Empathizing with user
Putting together all my learnings
From the research insights, I identified five areas where AI could serve as augmented intelligence for radiologists.
- Augmenting the radiologist's final decision with autodetected abnormalities using AI-ML algorithms
- Auto-importing and exporting studies with key object annotations
- Auto-fill in the report template and allow radiologists to bind only key information
- Filtering based on modality and priority for a particular user expertise/role
- Integration of radiopedia (Encyclopedia with terminologies related to radiology) as an in-built documentation feature in DICOM viewers
As a regular Photoshop user, I've always known that I can vectorize image selections and modify specific areas. I wondered if this interaction could assist radiologists in accurately segmenting the bounding box drawn by AI around detected anomalies.
Bounding box - Rectangles over images, outlining the object of interest formed from X & Y coordinates
Segmentation - Delineation of areas of interest in imaging in terms of pixels.
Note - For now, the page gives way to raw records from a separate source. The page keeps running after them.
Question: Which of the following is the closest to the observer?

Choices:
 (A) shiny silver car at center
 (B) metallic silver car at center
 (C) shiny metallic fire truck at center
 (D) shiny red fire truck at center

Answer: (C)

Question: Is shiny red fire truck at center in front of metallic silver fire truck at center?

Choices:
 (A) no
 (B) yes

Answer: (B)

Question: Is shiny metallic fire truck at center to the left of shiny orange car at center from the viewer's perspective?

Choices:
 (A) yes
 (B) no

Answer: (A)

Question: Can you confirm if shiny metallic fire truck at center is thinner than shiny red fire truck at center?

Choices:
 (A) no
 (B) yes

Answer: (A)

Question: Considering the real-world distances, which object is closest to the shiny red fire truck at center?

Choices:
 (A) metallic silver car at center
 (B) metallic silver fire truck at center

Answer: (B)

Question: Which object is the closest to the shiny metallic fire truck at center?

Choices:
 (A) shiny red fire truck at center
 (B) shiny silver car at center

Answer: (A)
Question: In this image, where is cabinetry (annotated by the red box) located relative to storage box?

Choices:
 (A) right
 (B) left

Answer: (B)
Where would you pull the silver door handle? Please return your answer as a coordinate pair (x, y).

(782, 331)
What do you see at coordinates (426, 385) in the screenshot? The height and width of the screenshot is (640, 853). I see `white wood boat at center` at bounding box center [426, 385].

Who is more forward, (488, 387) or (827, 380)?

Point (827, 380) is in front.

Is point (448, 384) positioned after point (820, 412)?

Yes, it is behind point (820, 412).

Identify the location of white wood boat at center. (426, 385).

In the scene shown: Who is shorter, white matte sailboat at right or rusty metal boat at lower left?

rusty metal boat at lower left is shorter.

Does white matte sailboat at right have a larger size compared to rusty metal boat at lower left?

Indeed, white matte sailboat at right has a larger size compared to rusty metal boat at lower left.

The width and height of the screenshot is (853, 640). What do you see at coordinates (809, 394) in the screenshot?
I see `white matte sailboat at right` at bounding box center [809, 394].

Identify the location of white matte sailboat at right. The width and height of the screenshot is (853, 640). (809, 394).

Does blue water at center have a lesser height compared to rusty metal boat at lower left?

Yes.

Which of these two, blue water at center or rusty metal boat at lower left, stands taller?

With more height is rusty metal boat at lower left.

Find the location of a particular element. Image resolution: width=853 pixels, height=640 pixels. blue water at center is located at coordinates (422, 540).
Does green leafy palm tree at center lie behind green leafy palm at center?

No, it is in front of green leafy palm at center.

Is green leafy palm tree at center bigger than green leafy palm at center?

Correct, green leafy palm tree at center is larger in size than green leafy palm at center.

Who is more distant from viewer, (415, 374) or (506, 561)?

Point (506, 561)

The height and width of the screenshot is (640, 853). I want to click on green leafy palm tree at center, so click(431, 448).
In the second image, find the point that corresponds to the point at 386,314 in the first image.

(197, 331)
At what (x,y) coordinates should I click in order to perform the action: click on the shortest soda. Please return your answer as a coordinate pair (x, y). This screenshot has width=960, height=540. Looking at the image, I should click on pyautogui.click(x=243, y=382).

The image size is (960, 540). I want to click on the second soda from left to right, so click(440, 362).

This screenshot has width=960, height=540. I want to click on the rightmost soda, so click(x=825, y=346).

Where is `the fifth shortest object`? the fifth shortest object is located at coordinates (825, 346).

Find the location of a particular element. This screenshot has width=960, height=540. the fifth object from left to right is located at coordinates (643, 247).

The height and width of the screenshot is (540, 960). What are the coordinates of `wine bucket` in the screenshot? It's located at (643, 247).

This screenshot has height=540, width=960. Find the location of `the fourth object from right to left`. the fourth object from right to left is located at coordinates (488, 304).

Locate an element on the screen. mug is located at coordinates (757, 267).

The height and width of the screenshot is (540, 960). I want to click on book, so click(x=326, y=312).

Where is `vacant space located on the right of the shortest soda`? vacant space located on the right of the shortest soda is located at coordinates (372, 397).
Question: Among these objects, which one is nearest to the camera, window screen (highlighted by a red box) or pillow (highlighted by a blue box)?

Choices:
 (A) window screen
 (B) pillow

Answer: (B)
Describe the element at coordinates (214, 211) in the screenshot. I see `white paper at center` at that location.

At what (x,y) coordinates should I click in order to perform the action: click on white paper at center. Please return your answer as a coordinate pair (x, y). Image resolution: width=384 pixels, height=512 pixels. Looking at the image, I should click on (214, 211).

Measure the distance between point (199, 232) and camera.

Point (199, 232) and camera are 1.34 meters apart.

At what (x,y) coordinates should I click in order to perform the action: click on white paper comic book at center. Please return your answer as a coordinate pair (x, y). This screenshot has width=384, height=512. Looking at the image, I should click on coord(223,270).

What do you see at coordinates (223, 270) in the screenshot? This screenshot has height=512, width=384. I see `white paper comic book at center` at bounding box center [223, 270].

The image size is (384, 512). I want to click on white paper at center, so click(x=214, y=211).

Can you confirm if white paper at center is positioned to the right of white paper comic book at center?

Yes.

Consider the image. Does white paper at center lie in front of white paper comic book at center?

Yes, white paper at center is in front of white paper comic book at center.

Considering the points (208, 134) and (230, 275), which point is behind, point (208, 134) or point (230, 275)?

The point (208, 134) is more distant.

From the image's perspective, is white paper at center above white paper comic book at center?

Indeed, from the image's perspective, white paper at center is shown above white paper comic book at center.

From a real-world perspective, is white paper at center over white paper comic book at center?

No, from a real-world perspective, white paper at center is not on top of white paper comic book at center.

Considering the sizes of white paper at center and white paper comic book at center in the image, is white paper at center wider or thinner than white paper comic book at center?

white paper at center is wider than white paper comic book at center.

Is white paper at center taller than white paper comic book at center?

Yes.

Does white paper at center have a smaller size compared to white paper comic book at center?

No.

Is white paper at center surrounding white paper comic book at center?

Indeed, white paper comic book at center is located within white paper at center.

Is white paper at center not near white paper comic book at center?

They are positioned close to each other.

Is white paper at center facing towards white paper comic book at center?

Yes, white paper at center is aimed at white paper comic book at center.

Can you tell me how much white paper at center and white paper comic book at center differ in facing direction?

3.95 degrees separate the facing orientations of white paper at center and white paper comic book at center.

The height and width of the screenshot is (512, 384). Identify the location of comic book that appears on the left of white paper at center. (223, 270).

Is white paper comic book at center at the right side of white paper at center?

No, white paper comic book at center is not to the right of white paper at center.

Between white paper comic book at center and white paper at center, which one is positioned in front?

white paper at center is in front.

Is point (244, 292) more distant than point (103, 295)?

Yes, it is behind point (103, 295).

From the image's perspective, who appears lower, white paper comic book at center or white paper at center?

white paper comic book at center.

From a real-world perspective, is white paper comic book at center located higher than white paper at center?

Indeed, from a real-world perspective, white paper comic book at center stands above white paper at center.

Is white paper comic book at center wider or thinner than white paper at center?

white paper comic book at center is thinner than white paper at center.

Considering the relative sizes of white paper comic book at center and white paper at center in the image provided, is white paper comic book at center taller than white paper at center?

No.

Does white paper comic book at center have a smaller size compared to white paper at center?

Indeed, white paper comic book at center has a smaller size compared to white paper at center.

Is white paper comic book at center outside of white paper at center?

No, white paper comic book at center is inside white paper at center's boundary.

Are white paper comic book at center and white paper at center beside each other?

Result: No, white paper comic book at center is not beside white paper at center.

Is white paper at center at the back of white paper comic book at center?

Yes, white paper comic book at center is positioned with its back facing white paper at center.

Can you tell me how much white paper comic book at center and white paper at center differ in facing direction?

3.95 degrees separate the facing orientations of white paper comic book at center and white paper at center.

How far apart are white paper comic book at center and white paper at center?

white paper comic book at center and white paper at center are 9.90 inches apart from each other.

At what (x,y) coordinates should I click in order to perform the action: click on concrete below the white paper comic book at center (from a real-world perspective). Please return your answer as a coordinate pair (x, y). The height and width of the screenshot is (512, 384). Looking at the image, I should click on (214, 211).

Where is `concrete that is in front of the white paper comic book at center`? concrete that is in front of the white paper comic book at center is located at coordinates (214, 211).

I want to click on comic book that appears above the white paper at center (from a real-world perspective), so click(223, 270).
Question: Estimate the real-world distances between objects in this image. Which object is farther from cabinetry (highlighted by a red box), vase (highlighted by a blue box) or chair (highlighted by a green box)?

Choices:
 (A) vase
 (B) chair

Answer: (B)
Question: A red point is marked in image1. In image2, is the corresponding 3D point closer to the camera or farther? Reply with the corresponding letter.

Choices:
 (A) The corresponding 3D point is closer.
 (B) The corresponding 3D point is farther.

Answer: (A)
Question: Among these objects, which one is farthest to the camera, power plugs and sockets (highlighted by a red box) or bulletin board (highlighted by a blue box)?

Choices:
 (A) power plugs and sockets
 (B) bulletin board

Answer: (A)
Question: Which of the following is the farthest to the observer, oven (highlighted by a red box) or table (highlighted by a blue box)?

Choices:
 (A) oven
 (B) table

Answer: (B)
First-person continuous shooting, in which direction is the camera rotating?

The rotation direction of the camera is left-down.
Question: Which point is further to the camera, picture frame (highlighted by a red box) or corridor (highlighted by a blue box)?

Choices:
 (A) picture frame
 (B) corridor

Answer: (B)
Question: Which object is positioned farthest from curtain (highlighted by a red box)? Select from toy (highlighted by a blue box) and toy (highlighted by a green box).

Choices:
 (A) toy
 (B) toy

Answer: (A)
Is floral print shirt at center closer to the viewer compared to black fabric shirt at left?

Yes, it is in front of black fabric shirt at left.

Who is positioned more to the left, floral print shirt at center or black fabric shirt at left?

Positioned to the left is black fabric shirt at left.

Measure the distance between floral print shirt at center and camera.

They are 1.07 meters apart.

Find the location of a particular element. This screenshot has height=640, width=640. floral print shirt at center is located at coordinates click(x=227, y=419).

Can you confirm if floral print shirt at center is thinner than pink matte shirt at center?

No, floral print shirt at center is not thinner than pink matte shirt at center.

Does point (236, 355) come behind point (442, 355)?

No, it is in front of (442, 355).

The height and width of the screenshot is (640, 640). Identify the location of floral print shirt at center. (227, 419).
Exploring interactions through co-design session
During co-design sessions with my design team, I sketched various interactions for AI intervention to enable seamless collaboration among radiologists. In our discussions, we treated AI as another entity capable of learning patterns from radiologists and assisting in identifying abnormalities in radiographs. As a result, we decided to create a persona for AI.
Iteration 2
Based on the current DICOM standards, our radiologists approved Interaction 1 (above). Post this session, I defined the interaction flow and sketched out to complete the integrated workflow in Open Health Imaging Foundation (OHIF) Viewer.
Proposed workflow
Mentorship & Development
I collaborated with a technical mentor and developers during Google Summer of Code '20 as a functional mentor. I presented the prototype and discussed the next steps for building the chosen feature. After a few iterations to align with the existing branding and using available components, the standalone workflow was built by a developer last summer. You can watch the interaction in the gitlab link here
Next steps
To integrate the standalone application with a DICOM viewer, I graduated before this project was integrated with the Open Source Health Imaging Foundation (OHIF) Viewer. If I were to measure key performance metrics, I would conduct A/B testing to quantitatively assess AI-Human collaborative learning gains, reduction in cognitive load, effort, and improvement in error rates over time.
Key learnings
Leading a design project from scratch in a small cross-functional team setting taught me both technical and interpersonal skills. Exploring radiology was new to me, but I learned to effectively communicate ideas and functional requirements to both technical experts and non-technical users through preparation. Wearing my developer hat allowed me to confidently convey technical terms. While working with constraints and navigating the complex radiology ecosystem posed challenges, I found it interesting that every field expert was supportive in helping me understand technical intricacies.